[Start of section]

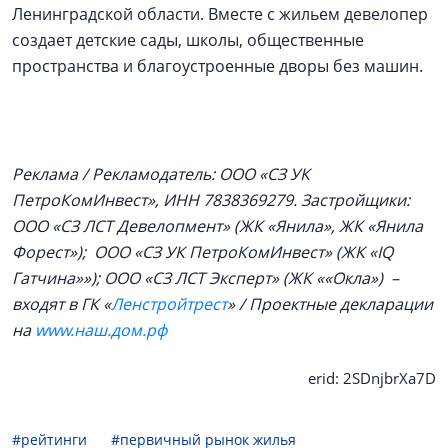
Ленинградской области. Вместе с жильем девелопер
создает детские сады, школы, общественные
пространства и благоустроенные дворы без машин.
Реклама / Рекламодатель: ООО «СЗ УК
ПетроКомИнвест», ИНН 7838369279. Застройщики:
ООО «СЗ ЛСТ Девелопмент» (ЖК «Янила», ЖК «Янила
Форест»); ООО «СЗ УК ПетроКомИнвест» (ЖК «IQ
Гатчина»»); ООО «СЗ ЛСТ Эксперт» (ЖК ««Окла») –
входят в ГК «
Ленстройтрест
» / Проектные декларации
на
www.наш.дом.рф
erid: 2SDnjbrXa7D
#рейтинги
#первичный рынок жилья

[End of section]

▶ Exercise aim
Retype the records verbatim, but not their images.

▶ Exercise output
Ленинградской области. Вместе с жильем девелопер
создает детские сады, школы, общественные
пространства и благоустроенные дворы без машин.
Реклама / Рекламодатель: ООО «СЗ УК
ПетроКомИнвест», ИНН 7838369279. Застройщики:
ООО «СЗ ЛСТ Девелопмент» (ЖК «Янила», ЖК «Янила
Форест»); ООО «СЗ УК ПетроКомИнвест» (ЖК «IQ
Гатчина»»); ООО «СЗ ЛСТ Эксперт» (ЖК ««Окла») –
входят в ГК «
Ленстройтрест
» / Проектные декларации
на
www.наш.дом.рф
erid: 2SDnjbrXa7D
#рейтинги
#первичный рынок жилья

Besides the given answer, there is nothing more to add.